Over the course of the COVID-19 pandemic, it has been established that the SARS-CoV-2 coronavirus utilizes the ACE2 receptor found on certain human cells to invade and infect them. All existing antibody-based therapeutics and vaccines aimed at countering the virus have been designed to inhibit this route of infection. However, a new study has found that the pathogen may use another pathway that does not require ACE2 receptors.

According to scientists from the Washington University School of Medicine, a single mutation provides the SARS-CoV-2 virus the capacity to enter cells without the requirement of ACE2. While the possibility of another infection route raises concerns about evading COVID-19 vaccines and antibodies, the team did not find any evidence to confirm such an evasion. The study was published in the journal Cell Reports.

"This mutation occurred at one of the spots that changes a lot as the virus circulates in the human population. Most of the time, alternative receptors and attachment factors simply enhance ACE2-dependent entry. But in this case, we have discovered an alternative way to infect a key cell type -- a human lung cell -- and that the virus acquired this ability via a mutation that we know arises in the population. This is something we definitely need to know more about," said Dr. Sebla Kutluay, co-senior author of the study, in a statement.

Infecting A Cell Without ACE2

Novel Coronavirus
Novel Coronavirus (Representational Picture)Pixabay

The SARS-CoV-2 coronavirus uses its 'spike'—a protein structure found on its membrane—to gain entry into human cells. It binds with the ACE2 receptor, an enzyme found on certain cell types, in order to infect and invade cells. However, the current study arose from an unexpected finding that challenged this understanding. Last year, some of the authors of the study intended to examine the molecular changes that occur within cells that have been infected by the virus.

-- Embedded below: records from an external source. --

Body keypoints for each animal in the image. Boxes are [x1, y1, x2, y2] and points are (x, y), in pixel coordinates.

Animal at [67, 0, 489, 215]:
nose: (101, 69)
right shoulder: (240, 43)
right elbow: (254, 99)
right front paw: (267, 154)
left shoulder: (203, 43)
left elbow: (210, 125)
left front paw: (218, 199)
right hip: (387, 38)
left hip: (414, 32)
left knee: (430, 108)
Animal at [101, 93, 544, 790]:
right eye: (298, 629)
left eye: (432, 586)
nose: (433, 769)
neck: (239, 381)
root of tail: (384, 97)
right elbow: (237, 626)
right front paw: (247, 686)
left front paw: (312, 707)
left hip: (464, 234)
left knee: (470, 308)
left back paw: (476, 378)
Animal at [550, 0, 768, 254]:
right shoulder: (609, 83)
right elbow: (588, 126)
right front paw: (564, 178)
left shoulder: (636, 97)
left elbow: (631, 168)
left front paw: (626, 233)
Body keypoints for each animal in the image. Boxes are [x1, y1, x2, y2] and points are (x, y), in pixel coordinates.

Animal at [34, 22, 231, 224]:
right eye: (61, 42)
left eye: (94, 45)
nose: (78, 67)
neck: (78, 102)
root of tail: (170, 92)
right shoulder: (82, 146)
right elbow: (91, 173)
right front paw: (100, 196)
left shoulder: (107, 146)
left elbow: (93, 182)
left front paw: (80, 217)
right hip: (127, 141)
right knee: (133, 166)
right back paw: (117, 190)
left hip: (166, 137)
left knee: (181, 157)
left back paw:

Though most scientists study the novel coronavirus in primate kidney cells on account of its robust growth in them, the authors believed that studying the pathogen in the lung or other cells similar to those that are infected naturally is important. In order to find more suitable cells capable of the growth of SARS-CoV-2, a panel of 10 lung and head-and-neck cell lines was screened.

"The only one that was able to be infected was the one I had included as a negative control. It was a human lung cancer cell line with no detectable ACE2. So that was a crazy surprise," remarked Dr. M. Ben Major, co-senior author of the study.

Mutation At A Spike 'Hotspot"

SARS-CoV-2 Coronavirus
3D animation coronavirus structure (Representational Picture)Wikimedia Commons

It was discovered that the viral sample used in the experiments—obtained from a COVID-19 patient in Washington state—had acquired a mutation. The procured virus has developed a mutation over the course of its growth in the lab. This led to the alteration of single amino acid at position 484 in the SARS-CoV-2's notorious spike protein. Position 484 is considered a hotspot for mutations on the spike.

Notably, several mutations have been observed in this particular position in several variants of the virus grown in the lab, and in humans and mice. Interestingly, some of the mutations found in the viral samples acquired from individuals were identical to the ones the authors noted in their particular variant. Two variants of concern (VOC)—the Alpha and Beta variants—also possess mutation at position 484. However, these mutations are different.

"This position is evolving over time within the human population and in the lab. Given our data and those of others, it is possible that the virus is under selective pressure to get into cells without using ACE2. In so many ways, it is scary to think of the world's population fighting a virus that is diversifying the mechanisms by which it can infect cells," emphasized Dr. Major.

In Pursuit of Mystery Receptor

SARS-CoV-2 Coronavirus
Creative rendition of SARS-COV-2 virus particles (Representational Picture)Flick/ NIH Image Gallery

With the new finding in hand, the researchers investigated whether the utilization of another pathway enabled the virus to evade COVID-19 vaccines or antibodies. They screened panels of antibodies and blood serum with antibodies from individuals who had recovered from the disease or received vaccination against the virus. Though some variations were noted, the blood sera and antibodies were able to counter the virus with the mutation effectively.

It is not evident yet whether the newly identified pathway plays a role in real-world conditions when individuals contract COVID-19. However, before the team can further explore the question raised by the finding, the alternative receptor used by the novel coronavirus to invade cells must be found.

"It is possible that the virus uses ACE2 until it runs out of cells with ACE2, and then it switches over to using this alternative pathway. This might have relevance in the body, but without knowing the receptor, we cannot say what the relevance is going to be," concluded Dr. Kutluay.